The Times offers a kinder, gentler Nestle. She says “nobody can say that [snack and restaurant] foods in reasonable quantities are bad.” This follows a remark made on CBS in January: ” I think people should use their common sense. Any food is reasonable; just don’t eat too much of it.”



But open up Food Politics and it’s a whole different Marion. She writes:
“It is in the interest of food companies to have people believe that there is… no such thing as a ‘bad’ food (especially not theirs); that all foods (especially theirs) can be incorporated into healthful diets; [and] that no advice to restrict intake of their particular product is appropriate.”
The “defense of freedom of choice or exclusion of ‘Big Brother’ government” from diet choice are “self-interested actions” by food producers.
Only “food companies and their trade associations” believe that “all foods can be part of healthful diets” and that “there is no such thing as a good or a bad food.”
“Sellers of food products do not attract the same kind of attention as purveyors of drugs or tobacco. They should.”

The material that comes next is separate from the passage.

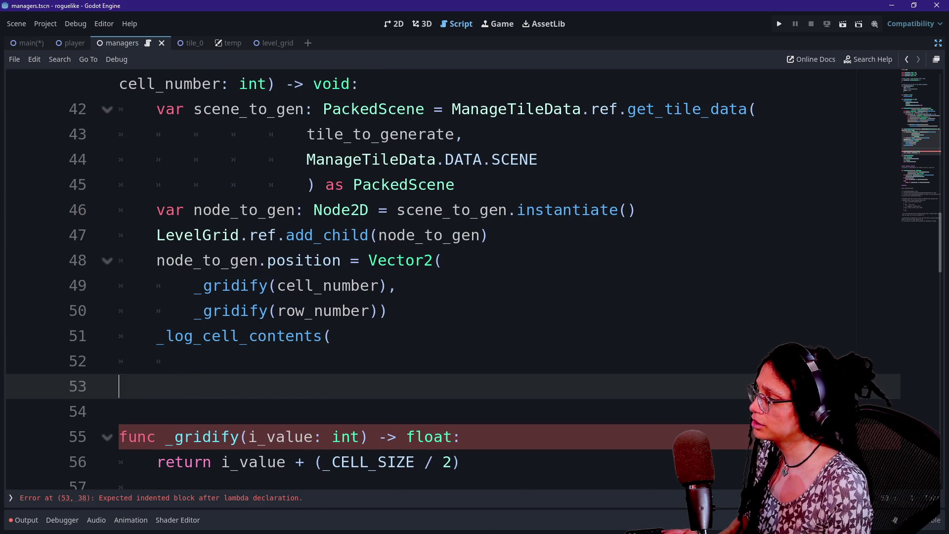
{"action": "key", "text": "ctrl+z"}
{"action": "key", "text": "ctrl+z"}
{"action": "key", "text": "ctrl+z"}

In Food Politics, Nestle writes: “Unless we are willing to pay more for food… and rarely buy anything that comes in a package or is advertised on television, we support the current food system every time we eat a meal.” She tells the Times: “I’d like to see the government take a much more serious approach to obesity prevention.” [For more on the stepped-up War on Fat, click here.] Comments like that put Nestle squarely in line with what Dennis Avery, director of global food issues for the Hudson Institute, calls the “Food Taliban“:



“The Taliban sought to impose a radical vision… on the people of Afghanistan; by the same tactics, Americans may find themselves tangled in a web of activists and lawyers seeking to impose their radical vision of behavior control… John Banzhaf, a professor at George Washington University Law School, recently speculated that lawsuits could be filed against companies whose products are considered responsible for obesity, just as lawsuits were filed against tobacco companies.



“Other efforts by the self-appointed food police that are now drawing some support include a call for special taxes on certain foods and beverages and banning the sale of soft drinks and snacks in schools… There will always be lawyers trying to create wealth and power by lawsuit; and Taliban activists, of varying stripes, claiming all sorts of things that we eat, drink, wear, use or do are hazardous to our health… The list is so long that anyone who actually believed every claim could die of hunger and thirst, afraid to leave an empty room.”